È stata pubblicata nella Gazzetta Ufficiale n. 164 del 16 luglio la legge di conversione del decreto contenente la manovra economica approvata in tempi record dal Parlamento. In arrivo misure pesanti per le tv locali che vedono definitivamente sfumare la possibilità di un incremento dell’indennizzo loro spettante dalla liberazione delle frequenze dal 61 al 69 che saranno destinate alle compagnie telefoniche. Il Governo sceglie la via della forza, lasciando al 10% degli incassi dell’asta l’indennizzo per l’esproprio delle frequenze e prevedendo la “liberazione coatta” delle frequenze non liberate entro il termine perentorio del 31 dicembre 2012. Chi entro tale data non libererà le frequenze dovrà corrispondere gli interessi legali sulle somme versate dalle compagnie telefoniche a decorrere dal 1° gennaio 2013. Il Governo infatti anticiperà gli interessi alle compagnie telefoniche per poi rivalersi sulle emittenti locali.

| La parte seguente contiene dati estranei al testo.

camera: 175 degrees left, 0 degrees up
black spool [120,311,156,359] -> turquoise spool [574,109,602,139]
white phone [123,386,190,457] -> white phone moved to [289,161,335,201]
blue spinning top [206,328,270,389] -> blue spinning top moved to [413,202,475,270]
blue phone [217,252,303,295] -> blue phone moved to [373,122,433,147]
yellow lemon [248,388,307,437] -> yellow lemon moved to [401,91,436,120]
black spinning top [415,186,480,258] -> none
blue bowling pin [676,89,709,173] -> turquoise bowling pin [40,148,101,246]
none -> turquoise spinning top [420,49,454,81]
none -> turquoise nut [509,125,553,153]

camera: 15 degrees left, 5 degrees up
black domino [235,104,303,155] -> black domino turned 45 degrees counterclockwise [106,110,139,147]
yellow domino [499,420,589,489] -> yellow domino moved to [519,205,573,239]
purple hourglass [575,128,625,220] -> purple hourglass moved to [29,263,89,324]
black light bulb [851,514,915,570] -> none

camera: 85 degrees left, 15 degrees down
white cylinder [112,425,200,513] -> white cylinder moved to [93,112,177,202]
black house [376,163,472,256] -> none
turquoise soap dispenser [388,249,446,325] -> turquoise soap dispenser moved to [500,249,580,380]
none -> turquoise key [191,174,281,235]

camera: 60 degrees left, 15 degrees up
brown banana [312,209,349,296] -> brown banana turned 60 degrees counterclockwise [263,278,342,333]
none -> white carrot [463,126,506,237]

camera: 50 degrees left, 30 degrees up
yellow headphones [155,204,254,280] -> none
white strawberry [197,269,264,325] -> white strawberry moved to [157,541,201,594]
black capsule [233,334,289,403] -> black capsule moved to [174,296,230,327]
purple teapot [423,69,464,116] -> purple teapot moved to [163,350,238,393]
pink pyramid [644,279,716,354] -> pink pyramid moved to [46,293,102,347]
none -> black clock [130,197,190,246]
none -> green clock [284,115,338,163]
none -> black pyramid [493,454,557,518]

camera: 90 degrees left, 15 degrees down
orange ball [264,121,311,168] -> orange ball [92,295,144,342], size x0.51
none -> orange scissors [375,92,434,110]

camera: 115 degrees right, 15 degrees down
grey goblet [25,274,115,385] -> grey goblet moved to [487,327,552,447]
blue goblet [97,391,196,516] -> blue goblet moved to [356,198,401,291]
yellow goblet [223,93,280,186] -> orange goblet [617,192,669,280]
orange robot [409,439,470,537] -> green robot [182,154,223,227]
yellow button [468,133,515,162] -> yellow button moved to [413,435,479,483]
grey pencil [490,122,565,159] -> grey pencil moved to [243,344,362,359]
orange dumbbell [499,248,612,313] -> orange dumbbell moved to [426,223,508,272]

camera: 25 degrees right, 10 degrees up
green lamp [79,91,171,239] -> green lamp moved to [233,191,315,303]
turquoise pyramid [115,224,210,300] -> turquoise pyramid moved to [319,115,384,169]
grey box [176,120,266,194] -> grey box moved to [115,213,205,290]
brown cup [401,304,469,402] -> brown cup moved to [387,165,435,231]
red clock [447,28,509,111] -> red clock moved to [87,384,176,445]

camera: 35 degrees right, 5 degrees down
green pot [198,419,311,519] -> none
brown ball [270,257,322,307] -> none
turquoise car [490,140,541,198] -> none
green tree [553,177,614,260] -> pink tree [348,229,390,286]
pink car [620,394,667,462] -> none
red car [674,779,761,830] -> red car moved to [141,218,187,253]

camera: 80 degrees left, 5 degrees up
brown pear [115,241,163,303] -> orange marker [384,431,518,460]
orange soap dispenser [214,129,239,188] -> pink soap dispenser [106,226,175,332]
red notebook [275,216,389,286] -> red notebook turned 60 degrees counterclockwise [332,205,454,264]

L’unica nota positiva sembra essere il fatto che una quota non superiore al 50% delle maggiori entrate accertate rispetto alla stima dei 2,4 mld di euro saranno riassegnate nello stesso anno al Ministero dello sviluppo economico per misure di sostegno al settore.
Ma gli attesi 2,4 mld di euro arriveranno davvero? Intanto il Tesoro si cautela contro un eventuale insuccesso o un ritardo nei tempi dell’asta. La legge di stabilità, infatti, contiene una clausola di salvaguardia in base alla quale, in caso di scostamento rispetto alle previsioni di entrata, il Ministro dell’economica provvede a una riduzione lineare delle dotazioni finanziarie per le missioni di spesa di ciascun Ministero.